• Source passage:
───

On Tuesday I queued for twenty minutes to hear a talk from the “Cyborg Foundation”, who I assume are a rather transparent post-Terminator re-brand of SkyNet. Expecting to hear all about future mechanical adaptations of the human body, I was instead informed that the Cyborg Foundation had mysterious “scheduling conflicts” and therefore regrettably had to cancel – presumably the cyborgs had become sentient. Disappointing as this was, it gave me time to wander around the venue and scope out the teeming stands of the many healthcare start-ups scattered throughout the main hall. After being momentarily distracted by a woman sporting Google Glass specs (which don’t look as pretentious as you’d think actually), I found Ian Kennedy of “NeuroHero” – an Irish mobile app that seeks to improve the communication abilities of people who have language deficits after having a stroke, using speech and language therapy based exercises that can be practised at home.

───

[Collected data]
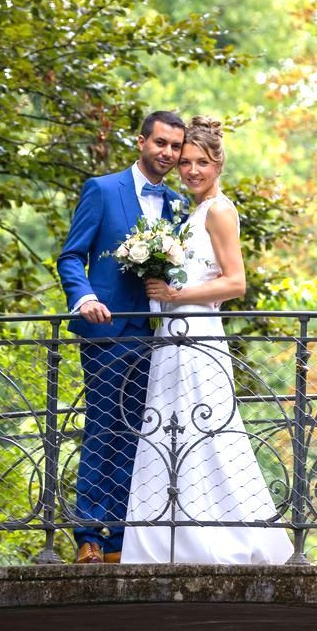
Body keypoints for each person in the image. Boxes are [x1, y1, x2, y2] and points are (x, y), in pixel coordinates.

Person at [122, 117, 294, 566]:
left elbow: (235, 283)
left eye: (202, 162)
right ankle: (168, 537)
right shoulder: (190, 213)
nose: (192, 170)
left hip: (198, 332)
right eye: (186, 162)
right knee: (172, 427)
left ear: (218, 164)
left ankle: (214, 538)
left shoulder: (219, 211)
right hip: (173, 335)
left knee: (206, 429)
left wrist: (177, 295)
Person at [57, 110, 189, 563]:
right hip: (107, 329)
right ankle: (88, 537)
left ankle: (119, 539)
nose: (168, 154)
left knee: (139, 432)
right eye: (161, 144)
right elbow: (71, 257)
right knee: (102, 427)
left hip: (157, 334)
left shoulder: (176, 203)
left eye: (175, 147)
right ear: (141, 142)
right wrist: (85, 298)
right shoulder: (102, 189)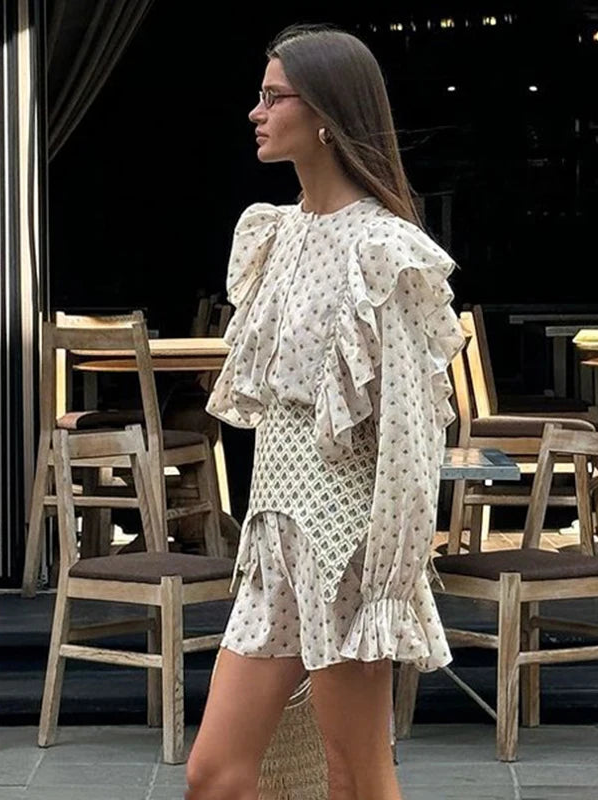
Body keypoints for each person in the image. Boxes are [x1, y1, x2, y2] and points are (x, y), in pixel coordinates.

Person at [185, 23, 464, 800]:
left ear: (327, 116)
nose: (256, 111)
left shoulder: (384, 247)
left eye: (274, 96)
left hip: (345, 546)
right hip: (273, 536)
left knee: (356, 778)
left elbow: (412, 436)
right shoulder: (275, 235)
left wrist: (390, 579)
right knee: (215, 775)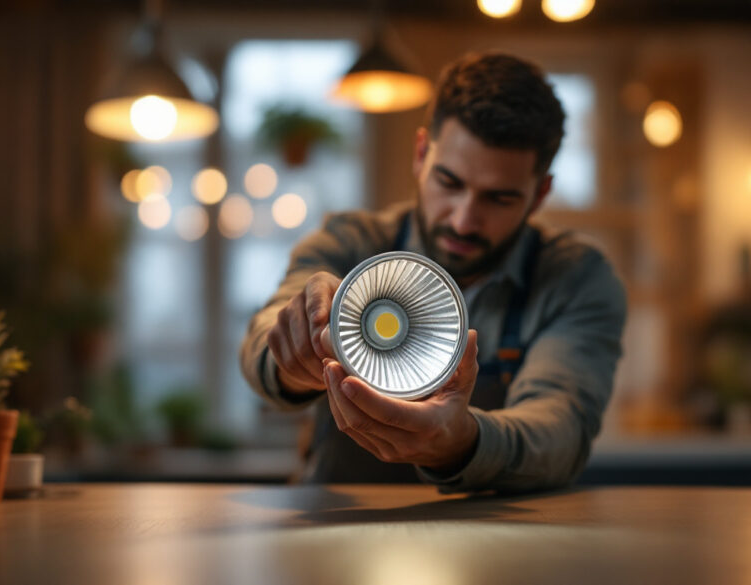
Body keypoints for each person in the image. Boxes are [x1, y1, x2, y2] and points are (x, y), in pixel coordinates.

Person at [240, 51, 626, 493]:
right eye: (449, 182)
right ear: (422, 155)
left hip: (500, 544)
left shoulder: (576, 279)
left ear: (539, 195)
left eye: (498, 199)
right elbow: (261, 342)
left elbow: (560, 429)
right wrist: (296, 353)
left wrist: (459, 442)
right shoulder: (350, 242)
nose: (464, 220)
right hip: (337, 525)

───

• Your task: Reproduce the whole passage about the canceled Cyborg Foundation talk and the NeuroHero app word for word.

• Response:
On Tuesday I queued for twenty minutes to hear a talk from the “Cyborg Foundation”, who I assume are a rather transparent post-Terminator re-brand of SkyNet. Expecting to hear all about future mechanical adaptations of the human body, I was instead informed that the Cyborg Foundation had mysterious “scheduling conflicts” and therefore regrettably had to cancel – presumably the cyborgs had become sentient. Disappointing as this was, it gave me time to wander around the venue and scope out the teeming stands of the many healthcare start-ups scattered throughout the main hall. After being momentarily distracted by a woman sporting Google Glass specs (which don’t look as pretentious as you’d think actually), I found Ian Kennedy of “NeuroHero” – an Irish mobile app that seeks to improve the communication abilities of people who have language deficits after having a stroke, using speech and language therapy based exercises that can be practised at home.